The winner of the 2007 Seniors Poker World Championship was Ernest Bennett. He is a 55-year-old former business owner from Encino, CA. This was his first WSOP victory.
Bennett was born in Canada. He moved to the U.S. at a young age. Bennett attended college and earned a B.S. in civil engineering. He owned a successful chain of dry cleaners and recently sold off his businesses.
Bennett started playing seriously about five years ago. He learned the game mostly through playing with friends. He has a very impressive string of cashes in recent years. In fact, Bennett has cashed over 30 times in tournaments since 2004. However, he has yet to win a major tournament.

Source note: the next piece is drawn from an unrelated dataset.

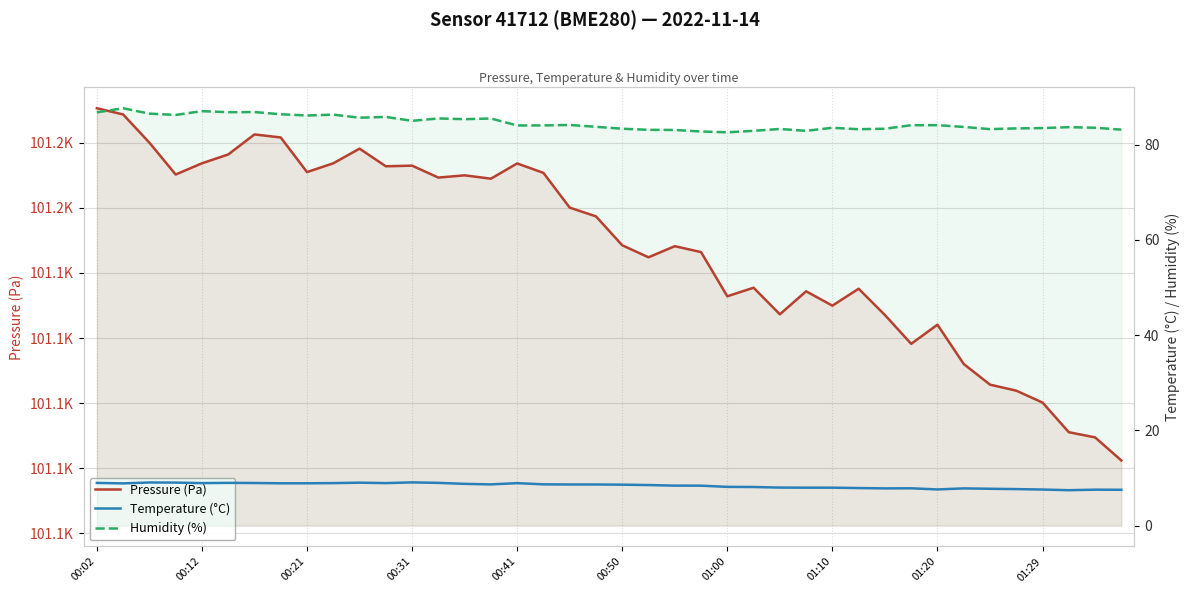

How many lines are shown in the chart?

3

Bennett arrived at the final table with a significant chip advantage. It took him just over five hours to achieve victory. This was Bennett’s first time ever to cash at the WSOP. First place paid $348,423.
“Aggressive poker – that’s the only way I know how to play,” Bennett said in a post-tournament interview. “I’m always raising. Sometimes I have to try and slow it down, but I think the aggressive style works for me.”
Leon Lewis was the 6th-place finisher. Lewis was once a nationally-ranked pistol shooter and former police officer.
This event was won by a woman last year – the first such occasion. Clare Miller became the first lady to win the seniors event in history. Women players did not fare as well this year. The highest woman finisher in this tournament was Jeanne David of Las Vegas (18th).
The age requirement to play in the Seniors World Poker Championship was 50 years or higher. Player ages at the final table ranged from 51 (youngest) to 71 (oldest).
This was the largest seniors poker event of all time. The 1,882 entries destroyed the previous record that was set last year (1,184) by more than 30 percent.
Former WSOP gold bracelet winner and poker writer/author Vince Burgio finished in 26th place.
1983 world poker champion Tom McEvoy finished in 34th place.
Two-time WSOP gold bracelet winner Howard “Tahoe” Andrew finished in 50th place. This is Tahoe’s 34th consecutive year to play at the WSOP, which is the all-time record.
Gambling author and psychologist Arthur Reber (The New Gambler’s Bible) formally an academic at Brooklyn College took 68th place.
Poker legend “Amarillo Slim” Preston, the 1972 world poker champion cashed for the first time in five years at the WSOP. The poker icon finished in 96th place and was given a nice ovation from the crowd.
Former WSOP gold bracelet winner and mystic Phil “Doc” Earle, from Newfoundland, Canada cashed in 145th place.